Would you pay $750 dollars for a new Intel GPU that they haven't made yet, nor have they ever made one? How about $7500, or $750,000?
Should be similar in this situation since Intel always samples hyperscalers or projects like this one way before it technically 'releases' any architecture.
Here it seems they got a win in everything but the fabric, which should inspire some confidence in their Xe Graphics project.
Why didn't enterprise think of this? They'll save a fortune buying CPUs with igpu instead of Quadros! Rebates into pockets of those making decisions.
www.pcgamesn.com/intel/intel-xe-graphics-card-ice-lake-gpu
You people assume about things that you don't know how they are working. There are laws put in place by Congress about procurement, all put nicely together in something called CFR, FAR... look it up.
You're trying to convince us Intel is a decade behind Nvidia and AMD, but actually HD 630 has roughly 45-50% of GT 1030 performance - both on paper and in benchmarks:
www.notebookcheck.net/HD-Graphics-630-vs-GeForce-GT-1030-Desktop_7652_7996.247598.0.html
And now some figures for people with strong die size fallacy:
HD 630: ~40mm2
GT 1030: 70mm2
That's 57%.
To be fair, we would have to consider that part of the die is taken by media and encoding and this part is relatively larger in the smaller die. But even without this, you can see it's not that far off.
More importantly, IGP isn't actually optimized for performance. It is optimized for idle power consumption, which stays under 1W even during movie playback. GTX1050 needs 3W. Just saying.
Also, I guess by your judgement there is no need to buy AMD GPUS since NV cards are quite a bit faster.
This is something that will be used by the Defense Department and the military. I think it is a reasonable guess that these customers have prioritized silicon made in the US. I also think that if the government decided that they needed to replace all of their Intel chips after the Spectre hardware bug was discovered that this could explain why Intel has been missing new silicon and still making a huge profit.

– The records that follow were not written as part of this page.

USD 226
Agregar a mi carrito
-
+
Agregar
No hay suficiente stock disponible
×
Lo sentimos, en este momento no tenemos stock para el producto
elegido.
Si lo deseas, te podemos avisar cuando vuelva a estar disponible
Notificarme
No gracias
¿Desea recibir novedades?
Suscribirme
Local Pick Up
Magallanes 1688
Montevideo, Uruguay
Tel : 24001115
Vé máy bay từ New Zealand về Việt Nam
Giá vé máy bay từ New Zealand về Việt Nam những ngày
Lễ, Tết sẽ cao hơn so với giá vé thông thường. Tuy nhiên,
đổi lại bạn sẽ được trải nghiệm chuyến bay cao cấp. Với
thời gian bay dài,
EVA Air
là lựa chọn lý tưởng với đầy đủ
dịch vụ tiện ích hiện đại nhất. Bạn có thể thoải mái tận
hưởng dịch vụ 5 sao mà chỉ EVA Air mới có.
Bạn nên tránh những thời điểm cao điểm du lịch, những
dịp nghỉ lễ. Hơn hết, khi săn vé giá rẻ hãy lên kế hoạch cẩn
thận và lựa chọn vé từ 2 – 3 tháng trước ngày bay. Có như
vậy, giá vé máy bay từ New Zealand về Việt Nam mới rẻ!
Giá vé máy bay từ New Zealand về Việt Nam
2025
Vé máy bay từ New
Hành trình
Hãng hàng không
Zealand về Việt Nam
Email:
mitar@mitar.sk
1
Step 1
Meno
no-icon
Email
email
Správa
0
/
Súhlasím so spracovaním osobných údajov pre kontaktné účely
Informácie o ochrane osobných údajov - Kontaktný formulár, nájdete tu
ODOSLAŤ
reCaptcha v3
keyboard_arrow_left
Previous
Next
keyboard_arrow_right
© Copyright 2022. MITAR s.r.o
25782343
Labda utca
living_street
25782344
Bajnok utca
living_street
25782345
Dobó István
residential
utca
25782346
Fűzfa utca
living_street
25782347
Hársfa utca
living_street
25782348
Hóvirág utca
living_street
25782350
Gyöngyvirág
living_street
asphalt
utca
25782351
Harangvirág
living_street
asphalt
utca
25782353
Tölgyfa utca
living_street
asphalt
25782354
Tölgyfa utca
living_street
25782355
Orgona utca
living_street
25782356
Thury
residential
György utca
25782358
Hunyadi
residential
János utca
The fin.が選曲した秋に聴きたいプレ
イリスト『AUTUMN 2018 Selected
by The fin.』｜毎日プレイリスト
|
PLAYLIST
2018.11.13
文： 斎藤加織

I think that it is safe to say that in this case, while building the first exascale computer ever, the government is buying state of the art silicon for AI research. Perhaps the expense is high and includes the cost for Intel to get a new node operative for their purposes alone. If that is the case then this is a win for both of these two huge organizations. You can bet that you will hear more news about overspending in the Defense Department which is how they move money from regular acquisitions to off the books work. I am sure that building the first exascale computer is in this arena of Black budget purchases and that Intel has already been given lots of seed money to get this processor going. It is also worth noting that we just put a record-breaking $ 700 Billion into defense spending this year.
The fact is Intel has been caught with their pants down because of graphics accelerators advantages over cpu's in AI workloads. The demise of Intel's CEO is surely due to this mess. Doesn't anyone else wonder why Intel is damn profitable right now?
They set an all time record for earnings this December. That does not seem to make sense given their current explanations for missing a process node upgrade for 2 years in a row.
here is the pdf from their website
s21.q4cdn.com/600692695/files/doc_financials/2018/Q4/Q4'18-Earnings-Release_final.pdf
- I don't care about AMD vs Intel
- I don't care about NV vs AMD
I'm not sure what your problem is but it appears you are incapable of having a conversation. Have a good day.books.google.nl/books?id=XLmBDwAAQBAJ&pg=PR13&lpg=PR13&dq=JSF+contractors&source=bl&ots=4JxS1EV_9g&sig=ACfU3U3pHOC64D-nUVHJr-IwcAW2ILE-Dg&hl=nl&sa=X&ved=2ahUKEwiUxKHYtpHhAhWIZFAKHXJjCvwQ6AEwBHoECAgQAQ#v=onepage&q=JSF contractors&f=false
Keep watching your Alex Jones, I'll stick to my Crack Addicts chiropractor videos on the tube.